Intoduction to intrusion


Intrusion-detection systems aim at detecting attacks against computer systems and networks or, in general, against information systems. Indeed, it is difficult to provide provably secure information systems and to maintain them in such a secure state during their lifetime and utilization.

Sometimes, legacy or operational constraints do not even allow the definition of a fully secure information system. Therefore, intrusion–detection systems have the task of monitoring the usage of such systems to detect any apparition of insecure states. They detect attempts and active misuse either by legitimate users of the information systems or by external parties to abuse their privileges or exploit security vulnerabilities.


The term target system is used here to denote the information system being monitored by the intrusion-detection system. It can be a work station, a network element, a server, a mainframe, a firewall, a web server, etc .

The term audit denotes information provided by a system concerning its inner workings and behavior .Examples of audits include, but are not limited to, C2 audit trail, accounting, and syslog in the UNIX world, Syslog in the MVS world, event log in Windows NT, and incident tickets in X25 networks.


An intrusion-detection system acquires information about an information system to perform a diagnosis on the security status of the latter. The goal is to discover breaches of security, attempted breaches, or open vulnerabilities that could lead to potential breaches. A typical intrusion-detection system is shown in Figure.

An intrusion-detection system can be described at a very macroscopic level as a detector that processes information coming from the system to be protected. This detector can also launch probes to trigger the audit process, such as requesting version numbers for applications. It uses three kinds of information: long-term information related to the technique used to detect intrusions (a knowledge base of attacks, for example), configuration information about the current state of the system, and audit information describing the events that are happening on the system. The role of the detector is to eliminate unneeded information from the audit trail. It then presents either a synthetic view of the security-related actions taken during normal usage of the system, or a synthetic view of the current security state of the system. A decision is then taken to evaluate the probability that these actions or this state can be considered as symptoms of an intrusion or vulnerabilities. A countermeasure component can then take corrective action to either prevent the actions from being executed or change the state of the system back to a secure state.

Characterstics of intrusion-detection systems:


The performance of an intrusion-detection system is the rate at which audit events are processed. If the performance of the intrusion-detection system is poor, then real-time detection is not possible.


Completeness is the property of an intrusion-detection system to detect all attacks. Incom-pleteness occurs when the intrusion-detection system fails to detect an attack. This measure is much more difficult to evaluate than the others because it is impossible to have a global knowledge about attacks or abuses of privileges. Let us introduce two additional properties:

Fault tolerance:

An intrusion-detection system should itself be resistant to attacks, especially denial-of-service-type attacks, and should be designed with this goal in mind. This is particularly important because most intrusion-detection systems run above commercially available operating systems or hard-ware, which are known to be vulnerable to attacks.


An intrusion-detection system has to perform and propagate its analysis as quickly as possible to enable the security officer to react before much damage has been done, and also to prevent the attacker from subverting the audit source or the intrusion-detection system itself. This implies more than the measure of performance because it not only encompasses the intrinsic processing speed of the intrusion-detection system, but also the time required to propagate the information and react to it.
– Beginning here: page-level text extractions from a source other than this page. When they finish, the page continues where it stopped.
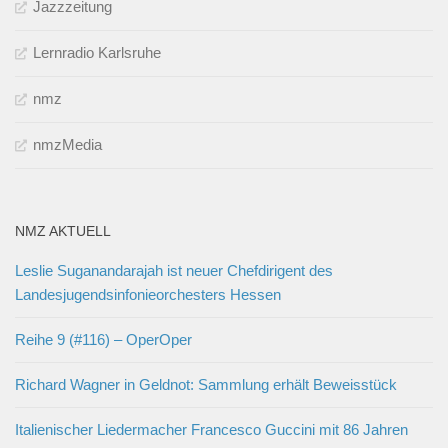
Jazzzeitung
Lernradio Karlsruhe
nmz
nmzMedia
NMZ AKTUELL
Leslie Suganandarajah ist neuer Chefdirigent des
Landesjugendsinfonieorchesters Hessen
Reihe 9 (#116) – OperOper
Richard Wagner in Geldnot: Sammlung erhält Beweisstück
Italienischer Liedermacher Francesco Guccini mit 86 Jahren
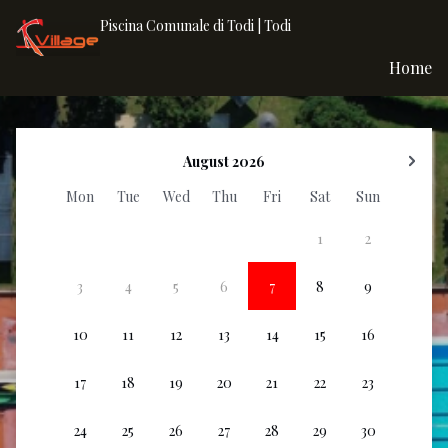
Piscina Comunale di Todi | Todi
Home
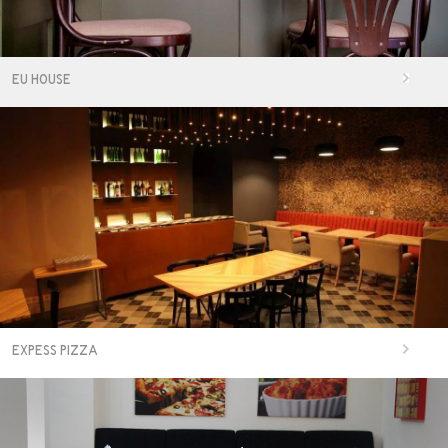
EU HOUSE
EXPESS PIZZA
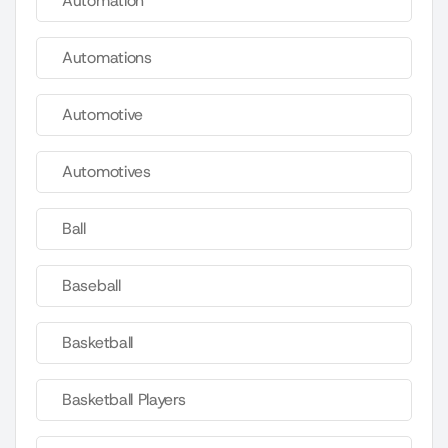
Automation
Automations
Automotive
Automotives
Ball
Baseball
Basketball
Basketball Players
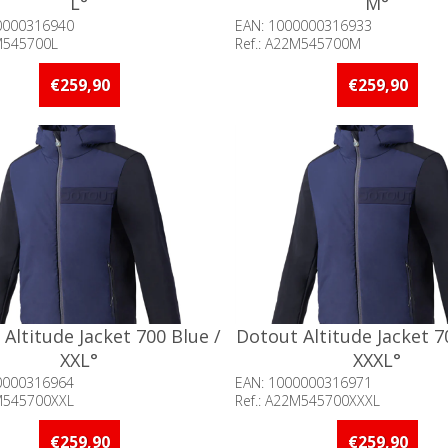
L°
M°
0000316940
EAN: 1000000316933
2M545700L
Ref.: A22M545700M
baarheid:: 5 stuks of meer op
Beschikbaarheid:: Minder d
d
op voorraad
€259,90
€259,90
Altitude Jacket 700 Blue /
Dotout Altitude Jacket 7
XXL°
XXXL°
0000316964
EAN: 1000000316971
2M545700XXL
Ref.: A22M545700XXXL
baarheid:: 5 stuks of meer op
Beschikbaarheid:: 5 stuks 
d
voorraad
€259,90
€259,90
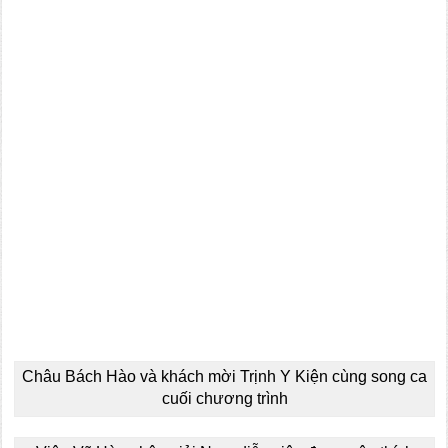
Châu Bách Hào và khách mời Trịnh Y Kiện cùng song ca
cuối chương trình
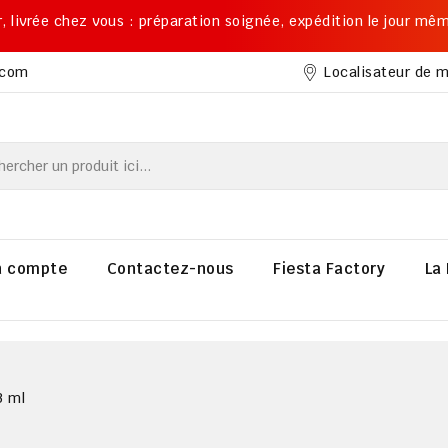
ier, livrée chez vous : préparation soignée, expédition le jour mê
Localisateur de 
.com
 compte
Contactez-nous
Fiesta Factory
La 
3 ml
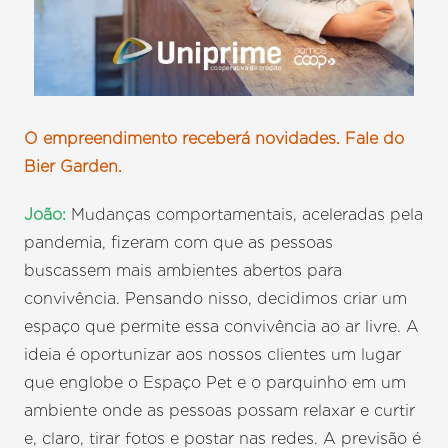
O empreendimento receberá novidades. Fale do
Bier Garden.
João:
Mudanças comportamentais, aceleradas pela
pandemia, fizeram com que as pessoas
buscassem mais ambientes abertos para
convivência. Pensando nisso, decidimos criar um
espaço que permite essa convivência ao ar livre. A
ideia é oportunizar aos nossos clientes um lugar
que englobe o Espaço Pet e o parquinho em um
ambiente onde as pessoas possam relaxar e curtir
e, claro, tirar fotos e postar nas redes. A previsão é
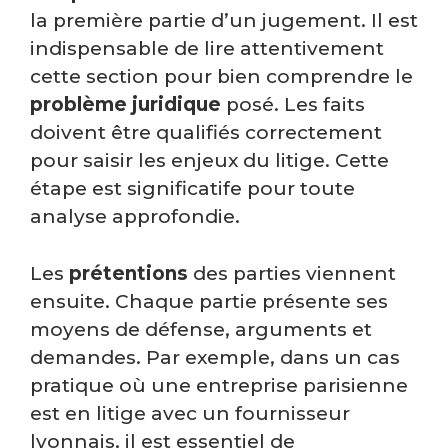
la première partie d’un jugement. Il est
indispensable de lire attentivement
cette section pour bien comprendre le
problème juridique
posé. Les faits
doivent être qualifiés correctement
pour saisir les enjeux du litige. Cette
étape est significatife pour toute
analyse approfondie.
Les
prétentions
des parties viennent
ensuite. Chaque partie présente ses
moyens de défense, arguments et
demandes. Par exemple, dans un cas
pratique où une entreprise parisienne
est en litige avec un fournisseur
lyonnais, il est essentiel de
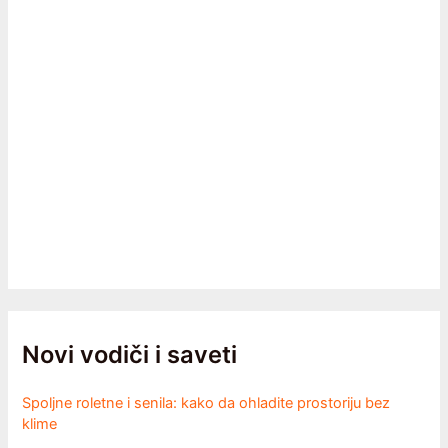
Novi vodiči i saveti
Spoljne roletne i senila: kako da ohladite prostoriju bez
klime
Protection of the intrusion-detection system

When an intrusion-detection system is deployed, it becomes the natural primary target of hostile attacks, with the aim of disabling the detection feature and allowing an attacker to operate without being detected.

Disabling the intrusion-detection system can happen in the following ways:

Denial-of-service attacks:

Denial-of-service attacks are a powerful and relatively easy way of temporarily disabling the intrusion-detection system. The attack can take place against the detector, by forcing it to process more information than it can handle (for example by saturating a network link). This usually has the effect of delaying detection of the attack or, in the worst case, of confusing the detector enough so that it misses some critical element of the attack. A second possibility is to saturate the reaction capability of the operator handling the intrusion-detection system. When the operator is presented with too many alarms, he can easily miss the important one indicating penetration, even if it is present on the screen.

Evasion of the detection:

Several techniques have been developed to evade detection of an attack by intrusion-detection systems. Network-based tools, the most popular tools today, particularly suffer from these attacks involving hand-crafted network packets:

Attack by IP fragmentation:

Intrusion-detection systems have difficulties reassembling IP packets. Therefore, splitting an attack artificially into multiple packets creates a mismatch between the data in the packet and the signature, thus hiding the attack.